The fast caching feature is available in public beta on Claude 3.5 Sonnet and Claude 3 Haiku, but support for the biggest Claude model, Opus, is coming soon.
Fast caching, described on this 2023 paperallows users to retain commonly used contexts of their sessions. Because the models remember these prompts, users can add additional background information without increasing overhead. This is beneficial in cases where someone desires to send a considerable amount of context in a single prompt after which refer back to it in numerous conversations with the model. It also allows developers and other users to higher optimize model responses.
Anthropic said early users have “seen significant speed and value improvements with prompt caching for quite a lot of use cases – from incorporating a full knowledge base to 100-shot examples to incorporating every conversation turn into their prompt.”
Potential use cases include reducing costs and latency for long instructions and uploaded documents for conversational agents, faster auto-completion of codes, providing multiple instructions for agent search tools, and embedding entire documents in a command prompt, in keeping with the corporate.
Cached price requests
One advantage of cached prompts is lower prices per token. According to Anthropic, using cached prompts is “significantly cheaper” than the bottom price of the prompt token.
For Claude 3.5 Sonnet, writing a prompt to cache costs $3.75 per 1 million tokens (MTok), but using a cached prompt costs $0.30 per MTok. The base price of a prompt for the Claude 3.5 Sonnet model is $3/MTok, so in the event you pay somewhat more up front, you may expect a 10x savings the following time you utilize the cached prompt.
Claude 3 Haiku users pay $0.30/MTok for caching and $0.03/MTok when using saved prompts.
While prompt caching just isn’t yet available for Claude 3 Opus, Anthropic has already released its pricing. Writing to the cache costs $18.75/MTok, but accessing the cached prompt costs $1.50/MTok.
However, as AI influencer Simon Willison noted on X, Anthropic's cache only has a lifespan of 5 minutes and is refreshed each time it’s used.
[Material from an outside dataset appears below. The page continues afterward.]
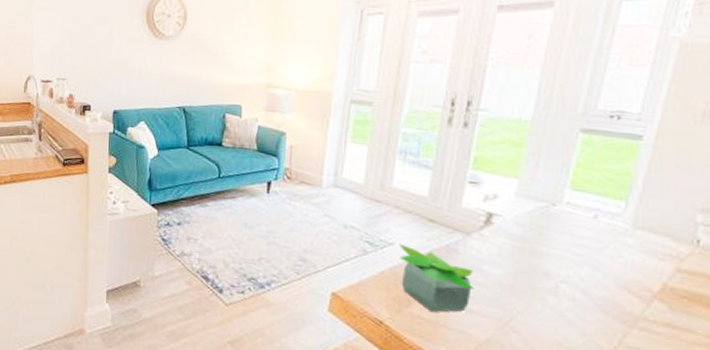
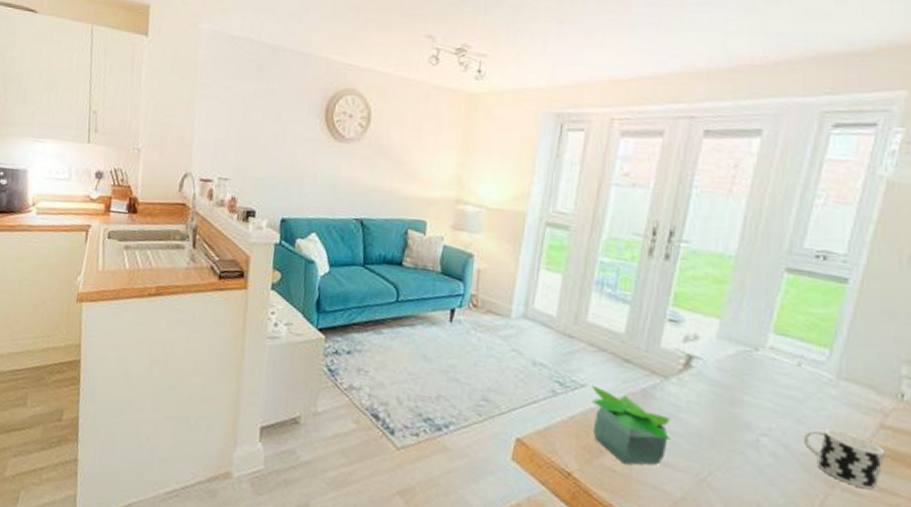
cup: none [600,274,682,328] -> present [802,428,885,489]

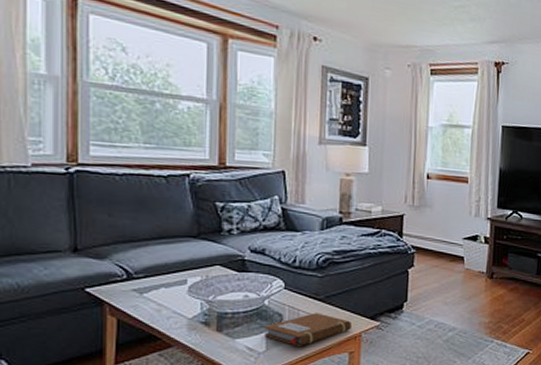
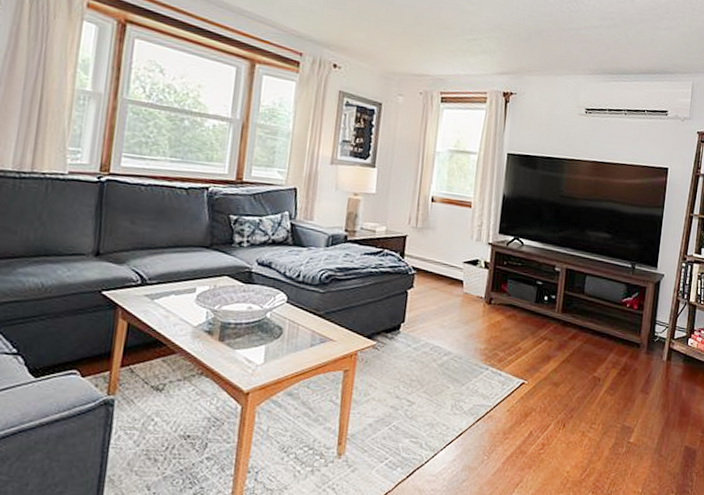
notebook: present [263,313,351,346] -> none [263,328,349,361]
Of course, this just isn’t the primary time Anthropic has tried to compete with other AI platforms through pricing. Before the discharge of the Claude 3 model family, Anthropic lowered the costs of its tokens.
The company is currently in a race to the underside against competitors like Google and OpenAI to supply low-cost options to third-party developers constructing on its platform.
Frequently requested feature
Other platforms offer a version of prompt caching. Lamina, an LLM inference system, uses KV caching to scale back the fee of GPUs. A cursory have a look at the OpenAI developer forums or GitHub raises questions on prompt caching.
Caching prompts just isn’t the identical as having a big language model memory. For example, OpenAI's GPT-4o provides a memory where the model remembers preferences or details. However, it doesn’t store the actual prompts and responses like prompt caching does.